At her desk with an oversized mug of black coffee, Eve studied the official data on Lombard, Bobby. Not Robert, she noted. He was two years her senior, the product of a legal cohab that had dissolved when he’d been two. His father, when she did a cross-run, was listed as Gruber, John, married since 2046, and residing in Toronto.

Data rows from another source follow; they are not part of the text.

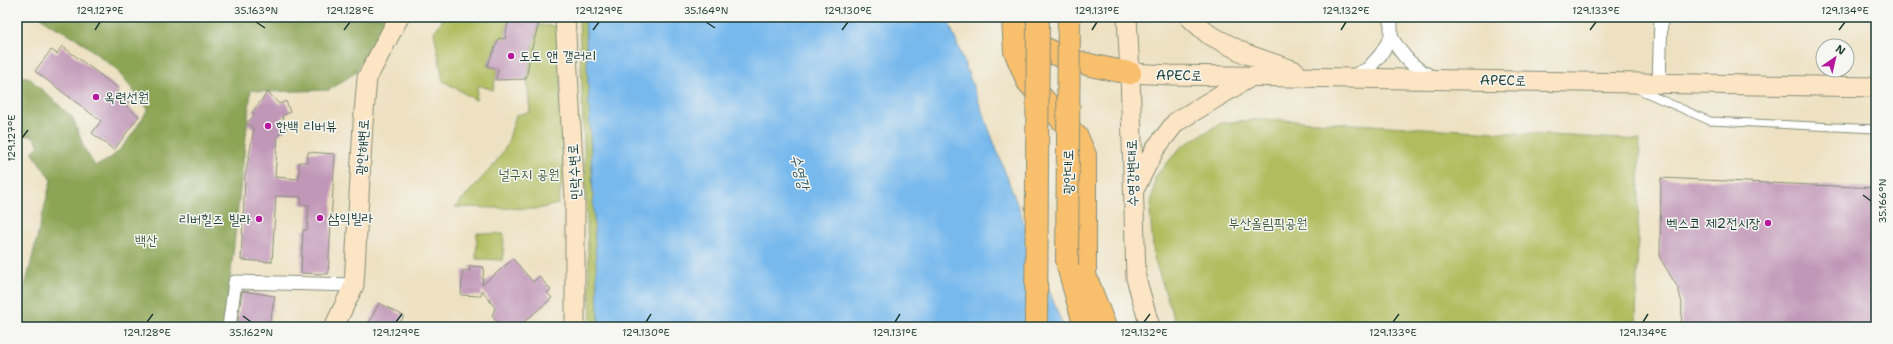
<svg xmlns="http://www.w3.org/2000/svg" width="1893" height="344" viewBox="0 0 1893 344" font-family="'Shantell Sans','Poor Story',sans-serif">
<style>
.green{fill:#b0bd5e;stroke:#687d49}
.forest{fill:#8ca455;stroke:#567044}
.water{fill:#78b9ed;stroke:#4c7b90}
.building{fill:#c197b7}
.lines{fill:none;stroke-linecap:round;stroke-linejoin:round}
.lane-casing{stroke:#868f7a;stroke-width:9}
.street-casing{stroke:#868f7a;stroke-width:15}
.secondary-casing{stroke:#868f7a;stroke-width:21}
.highway-casing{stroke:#868f7a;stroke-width:24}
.lane{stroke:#fff;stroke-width:7}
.street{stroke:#fff;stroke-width:13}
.secondary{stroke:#fce5c4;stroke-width:19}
.highway{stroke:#f8bf6c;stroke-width:22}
.highway-bridge-casing{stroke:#868f7a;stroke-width:24;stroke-linecap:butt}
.highway-bridge{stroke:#f8bf6c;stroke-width:22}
.ticks{fill:none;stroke:#1f3d34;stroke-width:1.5}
.poi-dot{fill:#b5179e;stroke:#f6f6f2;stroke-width:1.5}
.labels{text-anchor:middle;stroke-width:3;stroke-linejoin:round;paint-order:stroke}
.poi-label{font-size:14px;fill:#1f3d34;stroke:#f6f6f2;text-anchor:start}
.street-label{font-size:14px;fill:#1f3d34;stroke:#f6f6f2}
.park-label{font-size:14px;fill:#435d3e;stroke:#f6f6f2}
.water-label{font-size:15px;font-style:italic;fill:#355c62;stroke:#f6f6f2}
.neatline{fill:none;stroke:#1f3d34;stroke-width:1.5}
.ticks-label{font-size:10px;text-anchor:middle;fill:#1f3d34}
</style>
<rect width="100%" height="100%" fill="#f6f6f2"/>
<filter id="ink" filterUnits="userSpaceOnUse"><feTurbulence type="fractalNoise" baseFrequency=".025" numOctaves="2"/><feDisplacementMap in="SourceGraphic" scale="8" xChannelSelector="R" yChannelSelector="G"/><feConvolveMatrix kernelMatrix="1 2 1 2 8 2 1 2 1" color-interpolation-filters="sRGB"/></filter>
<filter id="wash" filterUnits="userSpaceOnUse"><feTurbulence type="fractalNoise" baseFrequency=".012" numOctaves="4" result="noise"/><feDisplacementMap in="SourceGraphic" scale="16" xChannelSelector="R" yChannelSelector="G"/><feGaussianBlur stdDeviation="0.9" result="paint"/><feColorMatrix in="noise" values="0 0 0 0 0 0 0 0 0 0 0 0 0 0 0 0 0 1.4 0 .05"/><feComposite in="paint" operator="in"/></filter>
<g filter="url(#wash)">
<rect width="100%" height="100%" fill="#ede1c1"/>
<g class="green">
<path d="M442,17H509L506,33L511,41L499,38L487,66L498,69L493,90L478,85L476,100L443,81L434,32L442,21Z"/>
<path d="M579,17H605L620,327H591Z"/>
<path d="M539,25L558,26L564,174L558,204L538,209L455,207L494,165L507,145L516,115L530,112L527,79L533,43Z"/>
<path d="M1263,119L1640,140L1636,327H1177L1154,258L1150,213L1155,177L1181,147L1221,123Z"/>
<path d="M477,233L504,234L503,260L476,259Z"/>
</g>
<path class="forest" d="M41,17H129L134,22L142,17H391L355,73L329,90L268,92L251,90L225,327H17V320L51,180L32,152L39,146L34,137L17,134V77H28L73,118L84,148L95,166C120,158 135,130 148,109L115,68L76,38L49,24Z"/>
<path class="water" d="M585,17H947L1063,327H599Z"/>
<g id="blocks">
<g class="building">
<path d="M509,17H541L531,50L526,79L496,80L498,69L487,66L499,38L505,39Z"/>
<path d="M62,46L119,89L116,93L129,102L126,106L139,116L114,150L92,133L101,121L35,71L51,50L57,54Z"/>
<path d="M268,92L279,104L286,101L290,112L282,116L287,129L278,135L275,177L299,179V162H307L308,152L335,154L328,274L301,273L303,230H307L309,205H301V197L276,196L272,262L241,260L245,177L254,129L247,123L255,114L252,112Z"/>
<path d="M1661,178L1876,188V327H1681L1682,303L1678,288L1660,258Z"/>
<path d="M513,259L533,282L539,276L551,290L547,293L552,298L518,327H502L492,316L495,308L482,290L481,296L461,295L463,270L470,271V266L484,267L482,285Z"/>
<path d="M242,291L275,296L269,327H237Z"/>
<path d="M379,303L404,316L398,327H367Z"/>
</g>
</g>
</g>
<g filter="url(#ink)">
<use href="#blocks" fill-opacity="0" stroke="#868f7a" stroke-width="1"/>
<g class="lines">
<defs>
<path id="lane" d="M1637,89L1710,121L1876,129"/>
<g id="street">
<path d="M1391,37C1402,55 1413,69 1433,77"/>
<path d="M1353,76L1368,69L1381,54L1391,37V17"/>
<path d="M1659,83L1661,17"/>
<path d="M229,327L235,282L354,285"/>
</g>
<g id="secondary">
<path d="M565,17L575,198V327"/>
<path d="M1127,17L1130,73L1136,278L1150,327"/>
<path d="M1189,17L1208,34L1246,54L1295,71"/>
<path d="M1130,73L1170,75L1876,87"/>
<path d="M1134,190L1155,149L1176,122L1252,76"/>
<path d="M334,327L354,285L363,124L367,78L399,17"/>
</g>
<g id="highway">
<path d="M1013,18L1015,51L1028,82L1077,137L1085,155V275L1105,327"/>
<path d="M1025,32C1049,61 1096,66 1130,73"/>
<path d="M1068,266L1085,327"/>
</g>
</defs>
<use href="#lane" class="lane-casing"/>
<use href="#street" class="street-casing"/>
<use href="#secondary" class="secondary-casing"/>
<use href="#highway" class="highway-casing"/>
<use href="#lane" class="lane"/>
<use href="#street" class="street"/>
<use href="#secondary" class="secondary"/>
<use href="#highway" class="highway"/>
<defs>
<g id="highway-bridge">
<path d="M1067,265L1069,17"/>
<path d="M1036,327L1038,17"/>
</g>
</defs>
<use href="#highway-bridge" class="highway-bridge-casing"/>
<use href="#highway-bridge" class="highway-bridge"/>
</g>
</g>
<path class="ticks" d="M256,22L265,28M706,22L715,28M95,30L100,22M344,30L350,22M593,30L599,22M842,30L848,22M1092,30L1097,22M1341,30L1346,22M1590,30L1596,22M1839,30L1845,22M22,138L28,130M1863,195L1871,201M243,316L251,322M147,322L153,314M396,322L402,314M646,322L651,314M895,322L900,314M1144,322L1150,314M1393,322L1399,314M1643,322L1648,314"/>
<g class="poi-dot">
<circle cx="511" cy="56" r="4"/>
<circle cx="96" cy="97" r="4"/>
<circle cx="268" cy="126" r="4"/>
<circle cx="320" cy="218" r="4"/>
<circle cx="259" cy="219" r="4"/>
<circle cx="1768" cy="223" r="4"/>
</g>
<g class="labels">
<g class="poi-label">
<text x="519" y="61">도도 앤 갤러리</text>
<text x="104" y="102">옥련선원</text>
<text x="276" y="131">한백 리버뷰</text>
<text x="328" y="223">삼익빌라</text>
<text x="251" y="224" text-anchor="end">리버힐즈 빌라</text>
<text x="1760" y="228" text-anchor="end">벡스코 제2전시장</text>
</g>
<g class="street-label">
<text transform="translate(1179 75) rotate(1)" y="5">APEC로</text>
<text transform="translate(1503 80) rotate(1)" y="5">APEC로</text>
<text transform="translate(362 147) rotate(-87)" y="5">광안해변로</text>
<text transform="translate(574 172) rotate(-93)" y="5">민락수변로</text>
<text transform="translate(1068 172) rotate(-90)" y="5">광안대로</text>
<text transform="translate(1132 173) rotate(-91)" y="5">수영강변대로</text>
</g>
<g class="park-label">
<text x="529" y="179">널구지 공원</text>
<text x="1268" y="228">부산올림픽공원</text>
<text x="146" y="245">백산</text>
</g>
<g class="water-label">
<text transform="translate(800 172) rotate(75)" y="5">수영강</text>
</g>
</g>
<rect width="1893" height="344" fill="none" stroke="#f6f6f2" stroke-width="44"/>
<g transform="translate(1835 58) rotate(34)"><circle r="19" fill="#f6f6f2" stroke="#a0aca6"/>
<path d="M0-3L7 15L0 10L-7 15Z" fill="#b5179e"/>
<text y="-6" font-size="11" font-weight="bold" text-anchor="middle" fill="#1f3d34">N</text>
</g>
<rect x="22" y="22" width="1849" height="300" class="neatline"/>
<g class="ticks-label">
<text x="100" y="14">129.127°E</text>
<text x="256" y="14">35.163°N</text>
<text x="350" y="14">129.128°E</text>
<text x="599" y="14">129.129°E</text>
<text x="706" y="14">35.164°N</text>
<text x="848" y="14">129.130°E</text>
<text x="1097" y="14">129.131°E</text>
<text x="1346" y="14">129.132°E</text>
<text x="1596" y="14">129.133°E</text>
<text x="1845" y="14">129.134°E</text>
<text transform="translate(11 138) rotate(-90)" y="4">129.127°E</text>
<text transform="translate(1882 201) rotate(-90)" y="4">35.166°N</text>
<text x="147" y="336">129.128°E</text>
<text x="251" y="336">35.162°N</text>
<text x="396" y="336">129.129°E</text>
<text x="646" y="336">129.130°E</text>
<text x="895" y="336">129.131°E</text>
<text x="1144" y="336">129.132°E</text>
<text x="1393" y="336">129.133°E</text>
<text x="1643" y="336">129.134°E</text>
</g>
</svg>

Bobby himself had graduated from business college and been employed at Plain Deal Real Estate from that time until eighteen months earlier, when he’d gone into partnership with a Densil K. Easton to form L and E Realtors, in Copper Cove, Texas. He’d married Kline, Zana, a year later.

No criminal.

Zana was twenty-eight, originally from Houston. No paternity listed on her record. She’d been, apparently, raised by her mother, who had died in a vehicular accident when Zana was twenty-four. She, too, had gone to a business college, and was listed as a C.P.A. One, Eve noted, who’d been employed by L and E Realtors almost from the onset.

So she moved to Copper Cove, and married the boss, Eve thought.

No criminal, no previous marriage or cohab.

Officially, they came off as what they seemed, she decided. A couple of simple, ordinary people who’d had some extreme bad luck.